Unnamed: 0,model_predictions,actual_results
count,29.0,29.0
mean,265.899585,265.443675
std,40.986773,41.145494
min,192.960352,193.0
25%,249.483763,247.0
50%,264.330104,264.454976
75%,283.358228,285.0
max,369.521294,368.0


It looks like it can handle fights where the target lies between 8 and 30 strikes.

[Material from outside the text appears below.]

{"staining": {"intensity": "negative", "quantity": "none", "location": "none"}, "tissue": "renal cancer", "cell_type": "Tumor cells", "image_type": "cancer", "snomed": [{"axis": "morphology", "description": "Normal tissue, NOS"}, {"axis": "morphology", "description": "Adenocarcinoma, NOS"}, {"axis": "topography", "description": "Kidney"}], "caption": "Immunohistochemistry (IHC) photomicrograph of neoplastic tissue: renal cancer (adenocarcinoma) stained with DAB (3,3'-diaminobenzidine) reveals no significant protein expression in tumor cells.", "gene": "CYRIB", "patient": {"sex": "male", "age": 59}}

Here's a description of which matches it gets wrong.

In [58]:
results[-accuracy_within_window].describe()

Unnamed: 0,model_predictions,actual_results
count,604.0,604.0
mean,262.561047,265.160472
std,55.602406,149.879522
min,157.315581,17.088608
25%,224.877003,159.876561
50%,255.00026,246.965704
75%,286.996049,334.5
max,624.925491,1237.5


Of these observations, the actual results have a much higher spread, with a standard deviation over 3 times higher than the predictions.
This model is consistently predicting that the fight will be within 11 and 39 strikes, even when the data has a much greater spread.